[Parcourir les données]:
1. Selon l'article sur Carlos Ghosn, à combien s'élève la rémunération que l'enquête interne de Nissan et Mitsubishi l'accuse de s'être octroyée ?
2. Recopiez le passage de l'article sur Carlos Ghosn qui commence par "Le groupe automobile" et se poursuit jusqu'à "vendredi 18 janvier.".
┌─ Extrait de la page
Carlos Ghosn soupçonné d'avoir reçu indûment près de 8 millions d'euros via une filiale de Nissan et Mitsubishi

Le groupe automobile japonais accuse son ancien patron de s'être octroyé une rémunération sans en avoir discuté avec les autres membres du conseil d'administration.

Carlos Ghosn, dessiné lors de son audience au tribunal de Tokyo (Japon), le 8 janvier 2019.
Carlos Ghosn, dessiné lors de son audience au tribunal de Tokyo (Japon), le 8 janvier 2019. (KYODO KYODO / REUTERS)

Une nouvelle accusation embarrassante pour Carlos Ghosn. Selon une enquête menée en interne par Nissan et Mitsubishi, le dirigeant s'est octoroyé une rémunération de 7,8 millions d'euros via une filiale des deux constructeurs japonais établie aux Pays-Bas, Nissan Mitsubishi BV (NMBV), sans en informer les deux autres directeurs de NMBV. Les deux entreprises nippones l'ont annoncé vendredi 18 janvier.
└─
┌─ Informations
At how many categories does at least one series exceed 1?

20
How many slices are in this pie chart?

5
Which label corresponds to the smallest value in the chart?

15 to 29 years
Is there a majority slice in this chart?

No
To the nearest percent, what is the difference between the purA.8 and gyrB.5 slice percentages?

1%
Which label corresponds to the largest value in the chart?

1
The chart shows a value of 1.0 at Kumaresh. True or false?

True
└─
[Réponse par point]:
1. 7,8 millions d'euros.

2.
Le groupe automobile japonais accuse son ancien patron de s'être octroyé une rémunération sans en avoir discuté avec les autres membres du conseil d'administration.

Carlos Ghosn, dessiné lors de son audience au tribunal de Tokyo (Japon), le 8 janvier 2019.
Carlos Ghosn, dessiné lors de son audience au tribunal de Tokyo (Japon), le 8 janvier 2019. (KYODO KYODO / REUTERS)

Une nouvelle accusation embarrassante pour Carlos Ghosn. Selon une enquête menée en interne par Nissan et Mitsubishi, le dirigeant s'est octoroyé une rémunération de 7,8 millions d'euros via une filiale des deux constructeurs japonais établie aux Pays-Bas, Nissan Mitsubishi BV (NMBV), sans en informer les deux autres directeurs de NMBV. Les deux entreprises nippones l'ont annoncé vendredi 18 janvier.